HIS HONOUR: Anything further?

SZAUB (through interpreter): That is all, your Honour.

HIS HONOUR: I need not trouble you, Mr Lloyd.

The applicant has filed a summons seeking to reinstate a special leave application which it is common ground was deemed abandoned pursuant to rule 41.10.4 of the High Court Rules by reason of his failure to file a written case within 28 days of filing the application on 24 August 2006. The background is as follows.

The applicant is a citizen of Bangladesh who arrived in Australia on 29 March 2002. On 23 April 2002 he lodged an application for a protection visa. On 19 June 2002 a delegate of the Minister refused that application. On 21 May 2003 the Tribunal affirmed the delegate’s decision.

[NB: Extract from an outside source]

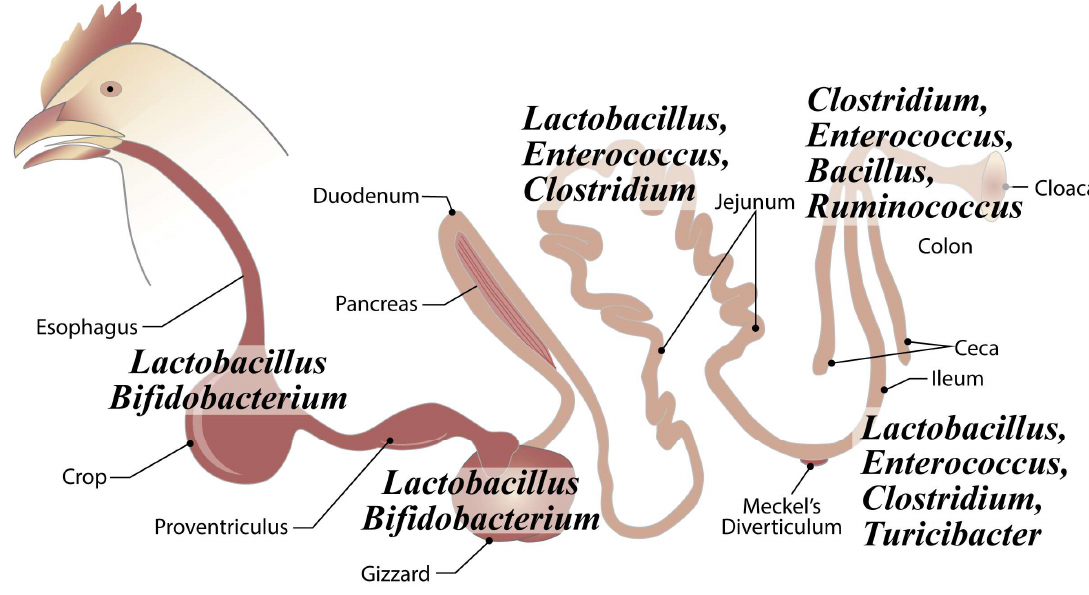
Figure 2. Chicken intestinal communities di ff erentiate along the intestinal tract. The most abundant bacterial taxa are indicated for each gut compartment.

On 24 September 2004 Federal Magistrate Lloyd-Jones dismissed an application filed by the applicant for judicial review of the Tribunal’s decision: see SZAUB v Minister for Immigration and Multicultural Affairs [2004] FMCA 633. On 11 October 2004 the applicant lodged a notice of appeal in the Federal Court but it was dismissed by Justice Branson on 8 November 2004: see SZAUB v Minister for Immigration and Multicultural Affairs [2004] FCA 1468. Both Federal Magistrate Lloyd-Jones and Justice Branson found that there had been no error of jurisdiction on the part of the Refugee Review Tribunal.

On 8 September 2005 Justices Hayne and Callinan dismissed a special leave application to appeal against Justice Branson’s orders: see SZAUB v Minister for Immigration and Multicultural Affairs [2005] HCATrans 707.

On 30 September 2005 the applicant lodged a new application for judicial review challenging the same decision of the Tribunal in the Federal Magistrates Court. On 22 May 2006 Federal Magistrate Driver dismissed that application as incompetent on the ground that the previous litigation had established that the Tribunal’s decision was free of jurisdictional error and that the Federal Magistrates Court had no further jurisdiction to deal with the matter: see SZAUB v Minister for Immigration and Multicultural Affairs [2006] FMCA 733.

On 4 August 2006 Justice Moore dismissed an application for leave to appeal against Federal Magistrate Driver’s decision: see SZAUB v Minister for Immigration and Multicultural Affairs [2006] FCA 977. On 24 August 2006 the applicant filed an application for special leave to appeal against Justice Moore’s judgment. I would agree with Justice Moore that no error has been demonstrated in what Federal Magistrate Driver has done.

The excuse offered by the applicant for failure to file a written case and draft notice of appeal within time is that the Registry of this Court did not send him a letter telling him that he had to. That is no excuse. It is not the duty of the Registry to acquaint litigants with the contents of the Rules. It is their duty to ascertain them and comply with them. But even if a reasonable excuse for non-compliance had been demonstrated, the application should be dismissed. No error in the reasoning of the courts below has been demonstrated. Further, all the proceedings instituted by the applicant since his special leave application to this Court was dismissed on 8 September 2005 have been manifest abuses of process.

I order:

1. That the summons be dismissed;

2. That the applicant pay the first respondent’s costs.